It’s not mean to tell someone texting you that you are in a relationship and don’t welcome anything untoward. It is the only healthy response if you’re committed to your partner. One, because your partner is communicating openly to the world that they are in love and committed. Two, it establishes expectations and boundaries with the person reaching out. Three, it’s vital that your partner shut off any further communication once they feel that the line has been crossed.
Above all, share this with your partner, okay? Even the benign messages. But especially the ones that went wonky. If you do that, you will actively demonstrate respect, honesty, and love to your partner. If you don’t, if something suspicious ever occurs, it will be difficult for them to trust you when you talk about what happened.
It’s no crime that someone thinks your partner – or you – is attractive. That’s normal. Communicating it is a delicate situation that easily crosses boundaries.
You don’t accidentally text someone repeatedly. Concealing the time and content of that kind of communication takes effort.
It’s the concealment that triggers the worry.
If your partner sees that you’ve left the door open, it’s hurtful.
It would be best if you were transparent and immediate when someone reaches out to either of you.
Sunlight, above all, for both people’s sake.
Love is supposed to be easy and it’s supposed to be kind.
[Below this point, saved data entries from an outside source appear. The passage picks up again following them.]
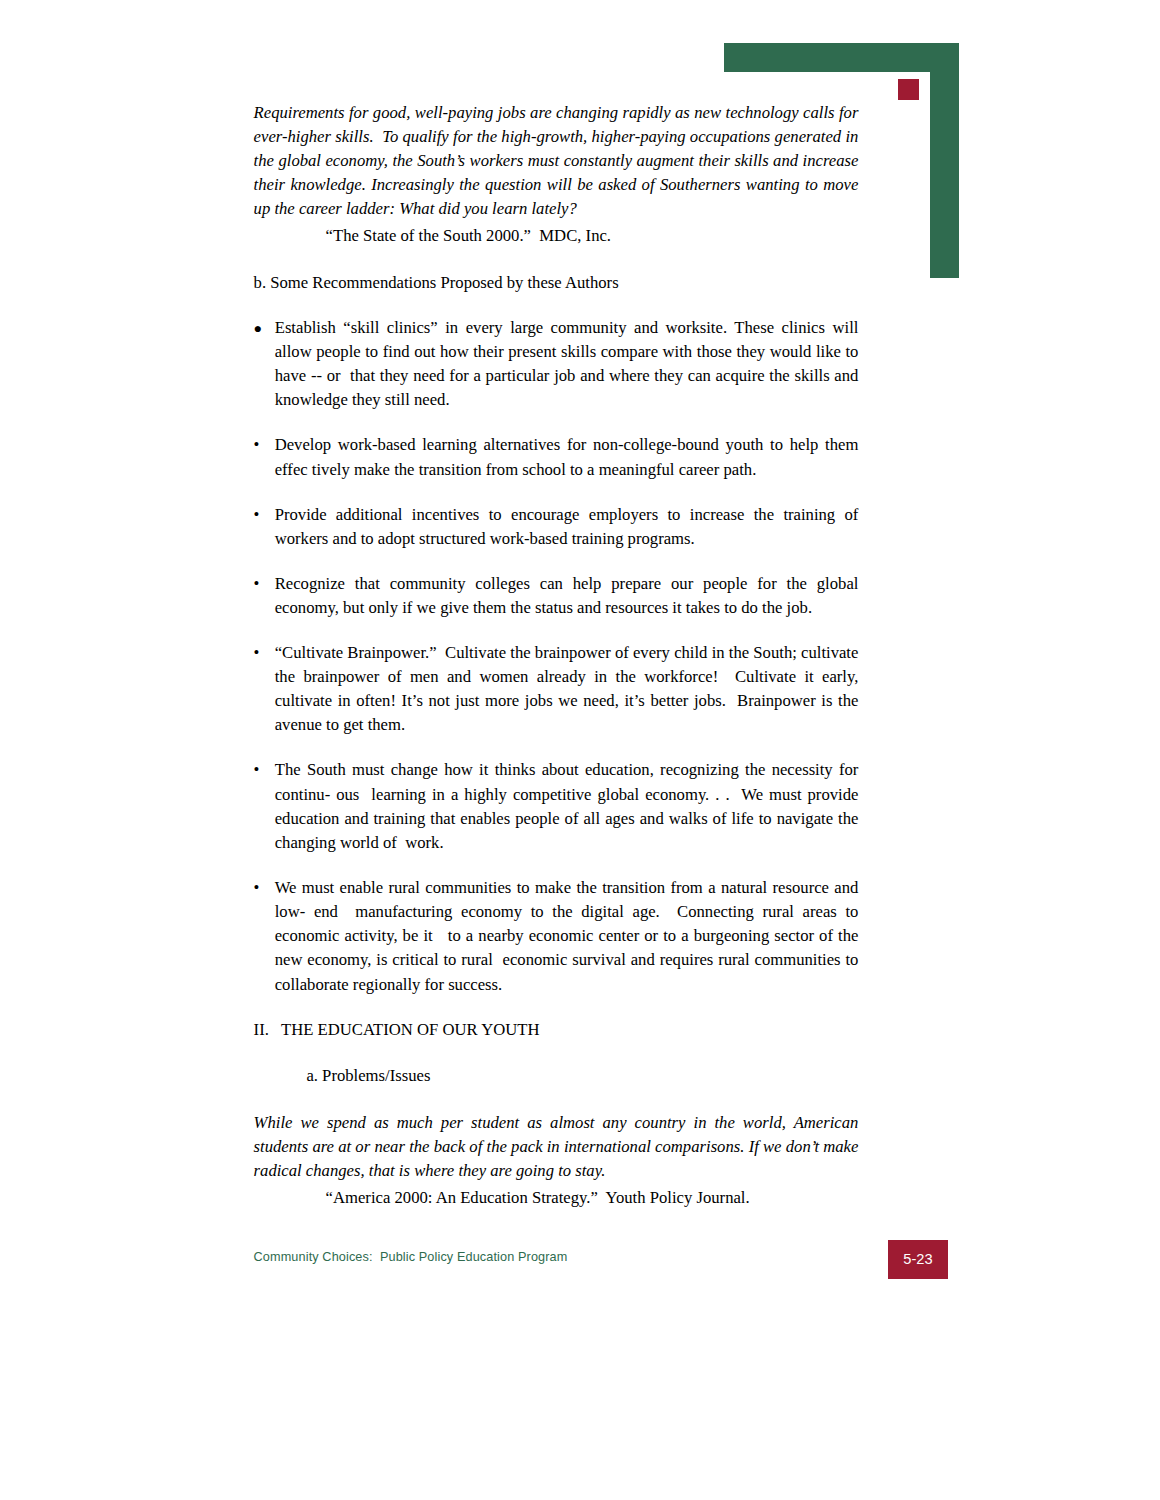Requirements for good, well-paying jobs are changing rapidly as new technology calls for ever-higher skills. To qualify for the high-growth, higher-paying occupations generated in the global economy, the South’s workers must constantly augment their skills and increase their knowledge. Increasingly the question will be asked of Southerners wanting to move up the career ladder: What did you learn lately?
“The State of the South 2000.” MDC, Inc.
b. Some Recommendations Proposed by these Authors
Establish “skill clinics” in every large community and worksite. These clinics will allow people to find out how their present skills compare with those they would like to have -- or that they need for a particular job and where they can acquire the skills and knowledge they still need.
Develop work-based learning alternatives for non-college-bound youth to help them effec tively make the transition from school to a meaningful career path.
Provide additional incentives to encourage employers to increase the training of workers and to adopt structured work-based training programs.
Recognize that community colleges can help prepare our people for the global economy, but only if we give them the status and resources it takes to do the job.
“Cultivate Brainpower.” Cultivate the brainpower of every child in the South; cultivate the brainpower of men and women already in the workforce! Cultivate it early, cultivate in often! It’s not just more jobs we need, it’s better jobs. Brainpower is the avenue to get them.
The South must change how it thinks about education, recognizing the necessity for continu- ous learning in a highly competitive global economy. . . We must provide education and training that enables people of all ages and walks of life to navigate the changing world of work.
We must enable rural communities to make the transition from a natural resource and low- end manufacturing economy to the digital age. Connecting rural areas to economic activity, be it to a nearby economic center or to a burgeoning sector of the new economy, is critical to rural economic survival and requires rural communities to collaborate regionally for success.
II. THE EDUCATION OF OUR YOUTH
a. Problems/Issues
While we spend as much per student as almost any country in the world, American students are at or near the back of the pack in international comparisons. If we don’t make radical changes, that is where they are going to stay.
“America 2000: An Education Strategy.” Youth Policy Journal.
Community Choices: Public Policy Education Program
5-23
Love is easy but daily living distracts us from the essential nature of a one-on-one relationship. Love is easy as an emotion and much more difficult as a commitment and an action.
I think all of us expect transparency. We just don’t know how to get there. I believe this is especially true for younger people. You achieve it by doing it first. If there’s no reciprocity, that’s something you will have to learn to accept, change, or learn from. In my experience, I have learned that it’s impossible for things to get sideways for either of you in a relationship is transparency is the foundation.
Never catch yourself behaving in a way that would hurt you if your partner did it.
Remember, I confess my hypocrisy.
I’ve seen the danger.
Beware, but love openly and fully.
Protect your partner and your relationship.
It starts with access and ends with concealment.